On litigation, Prof. Yakubu said: “The 2022 FCT Area Council Election is not without its fair share of litigations. Right now, there are eight cases in court challenging the nomination or educational qualification of candidates. Some of the cases are already before the Supreme Court.
“However, contrary to the Commission’s experience in previous elections around the country, there are no conflicting judgments or orders by courts of coordinate jurisdiction anywhere on the forthcoming FCT elections.
“Let me seize this opportunity to appreciate the judiciary, particularly the FCT High Court, for standing firm to the shenanigans of forum shoppers and litigation-happy individuals who often waste the precious time of the Courts and INEC by litigating even the most improbable cases.”
He also drew the attention of participants to what he described as a few areas where the Commission needs their support in the FCT. He reminded his listeners that early last year, INEC succeeded in expanding voter access to polling units for the first time in 25 years despite the apparent expansion of the voter population and emergence of new settlements.
He explained that from just 562 polling units, the Commission established additional 2,260 units and relocated some of them from congested locations to proximate but underserved areas. He said that the Commission gave voters the opportunity to transfer to some of the new polling units. “Unfortunately,” he said, “voters did not take advantage of this opportunity as we had expected in all cases.”
He added: “Consequently, there are 593 polling units in the FCT without registered voters, 1,328 polling units with between 0-50 voters and 546 polling units with over 1,000 registered voters. We have already informed political parties, civil society organisations, the media and security agencies at the national level about this development.
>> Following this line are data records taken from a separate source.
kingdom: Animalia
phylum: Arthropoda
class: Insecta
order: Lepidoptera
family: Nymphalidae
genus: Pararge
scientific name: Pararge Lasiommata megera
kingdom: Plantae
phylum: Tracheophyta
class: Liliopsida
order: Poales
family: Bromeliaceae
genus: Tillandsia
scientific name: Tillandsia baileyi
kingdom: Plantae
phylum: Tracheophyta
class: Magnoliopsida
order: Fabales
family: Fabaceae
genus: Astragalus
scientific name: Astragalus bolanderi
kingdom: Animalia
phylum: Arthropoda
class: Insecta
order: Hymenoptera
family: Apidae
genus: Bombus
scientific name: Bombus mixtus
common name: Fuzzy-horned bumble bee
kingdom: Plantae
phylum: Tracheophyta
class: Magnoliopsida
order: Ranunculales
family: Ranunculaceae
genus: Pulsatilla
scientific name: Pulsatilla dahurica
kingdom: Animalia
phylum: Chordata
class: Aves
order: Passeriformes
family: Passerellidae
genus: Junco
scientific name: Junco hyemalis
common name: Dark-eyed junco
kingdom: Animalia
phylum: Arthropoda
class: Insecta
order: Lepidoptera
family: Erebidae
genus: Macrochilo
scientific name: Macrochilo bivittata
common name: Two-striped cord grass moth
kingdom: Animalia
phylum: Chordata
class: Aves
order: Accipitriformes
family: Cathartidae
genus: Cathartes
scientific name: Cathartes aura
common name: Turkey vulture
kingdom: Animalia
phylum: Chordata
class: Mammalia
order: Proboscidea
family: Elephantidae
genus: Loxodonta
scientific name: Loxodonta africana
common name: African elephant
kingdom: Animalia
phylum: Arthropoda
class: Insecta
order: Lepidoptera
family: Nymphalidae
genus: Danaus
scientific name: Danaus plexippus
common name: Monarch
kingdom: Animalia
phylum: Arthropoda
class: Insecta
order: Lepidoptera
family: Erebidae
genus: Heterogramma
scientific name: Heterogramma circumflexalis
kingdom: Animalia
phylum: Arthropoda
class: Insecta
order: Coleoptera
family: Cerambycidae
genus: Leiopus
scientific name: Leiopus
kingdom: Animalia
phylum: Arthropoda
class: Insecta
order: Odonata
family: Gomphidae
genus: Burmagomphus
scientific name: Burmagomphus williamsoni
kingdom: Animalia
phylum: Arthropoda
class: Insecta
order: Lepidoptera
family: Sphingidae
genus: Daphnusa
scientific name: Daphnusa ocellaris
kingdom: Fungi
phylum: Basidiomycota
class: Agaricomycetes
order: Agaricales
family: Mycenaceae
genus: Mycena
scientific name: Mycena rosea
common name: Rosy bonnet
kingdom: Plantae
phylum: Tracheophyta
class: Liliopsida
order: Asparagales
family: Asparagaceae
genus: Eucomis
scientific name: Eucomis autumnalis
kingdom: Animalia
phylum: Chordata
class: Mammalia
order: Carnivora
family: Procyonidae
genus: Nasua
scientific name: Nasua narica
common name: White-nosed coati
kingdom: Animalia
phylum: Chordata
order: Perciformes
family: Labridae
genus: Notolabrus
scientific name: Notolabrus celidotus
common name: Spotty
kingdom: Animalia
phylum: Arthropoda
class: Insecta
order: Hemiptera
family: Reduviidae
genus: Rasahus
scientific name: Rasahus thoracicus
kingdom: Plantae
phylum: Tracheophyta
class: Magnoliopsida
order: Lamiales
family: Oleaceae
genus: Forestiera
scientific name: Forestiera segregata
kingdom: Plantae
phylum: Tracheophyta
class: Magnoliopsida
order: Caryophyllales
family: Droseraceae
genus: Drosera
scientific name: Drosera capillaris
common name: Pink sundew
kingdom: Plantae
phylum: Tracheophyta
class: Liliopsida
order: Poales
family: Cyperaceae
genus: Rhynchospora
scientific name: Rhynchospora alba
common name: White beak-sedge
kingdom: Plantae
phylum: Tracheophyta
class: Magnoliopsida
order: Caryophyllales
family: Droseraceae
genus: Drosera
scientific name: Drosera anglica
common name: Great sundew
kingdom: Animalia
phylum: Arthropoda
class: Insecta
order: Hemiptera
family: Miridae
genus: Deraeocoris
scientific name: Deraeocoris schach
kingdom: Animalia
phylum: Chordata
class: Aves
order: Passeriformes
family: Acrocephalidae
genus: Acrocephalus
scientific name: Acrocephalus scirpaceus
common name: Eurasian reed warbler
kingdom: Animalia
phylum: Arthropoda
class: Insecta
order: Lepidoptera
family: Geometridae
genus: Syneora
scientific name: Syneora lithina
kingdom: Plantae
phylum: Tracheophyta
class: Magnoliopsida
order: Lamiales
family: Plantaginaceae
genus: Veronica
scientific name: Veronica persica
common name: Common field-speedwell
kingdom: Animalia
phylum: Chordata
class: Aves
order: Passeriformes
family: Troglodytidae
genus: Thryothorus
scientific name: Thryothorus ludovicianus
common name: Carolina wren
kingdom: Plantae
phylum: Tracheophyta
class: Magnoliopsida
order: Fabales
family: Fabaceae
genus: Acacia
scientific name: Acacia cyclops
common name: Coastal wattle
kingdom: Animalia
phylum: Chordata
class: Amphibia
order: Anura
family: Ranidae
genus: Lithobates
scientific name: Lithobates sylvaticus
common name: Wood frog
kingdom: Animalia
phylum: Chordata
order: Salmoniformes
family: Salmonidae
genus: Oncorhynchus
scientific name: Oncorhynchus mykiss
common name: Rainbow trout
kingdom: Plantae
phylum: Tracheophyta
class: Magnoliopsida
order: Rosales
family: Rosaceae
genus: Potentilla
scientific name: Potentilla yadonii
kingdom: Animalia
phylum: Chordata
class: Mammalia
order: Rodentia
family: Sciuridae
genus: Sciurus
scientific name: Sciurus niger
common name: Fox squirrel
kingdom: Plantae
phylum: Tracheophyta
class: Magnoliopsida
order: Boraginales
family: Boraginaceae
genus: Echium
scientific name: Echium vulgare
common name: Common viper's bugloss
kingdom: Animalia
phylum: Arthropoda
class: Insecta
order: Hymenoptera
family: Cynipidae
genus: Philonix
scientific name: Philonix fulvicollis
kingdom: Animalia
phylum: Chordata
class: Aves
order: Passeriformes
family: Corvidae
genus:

“The Commission has decided that no election will take place at the polling units without registered voters. No materials have been produced for these units and no personnel will be deployed to them.
“However, voting will take place in all the other polling units. For congested polling units, the Commission will deploy more than one BVAS to facilitate a speedy accreditation of voters. We will also deploy additional staff to these locations. We also agreed with the security agencies to deploy more personnel to ensure peace and order.
“For transparency, the Commission is making the hard copies of the detailed locations of these polling units to all stakeholders at this meeting. In addition, soft copies have also been uploaded to our website. By doing so, we want to achieve two objectives. First is to ensure that voters in the FCT and indeed all Nigerians are aware of these polling units and the arrangements made for them on Election Day. Secondly, to seek the support of all stakeholders to ensure that these polling units are populated ahead of the 2023 General Election. We need the support of especially the traditional, community and religious leaders in this regard.”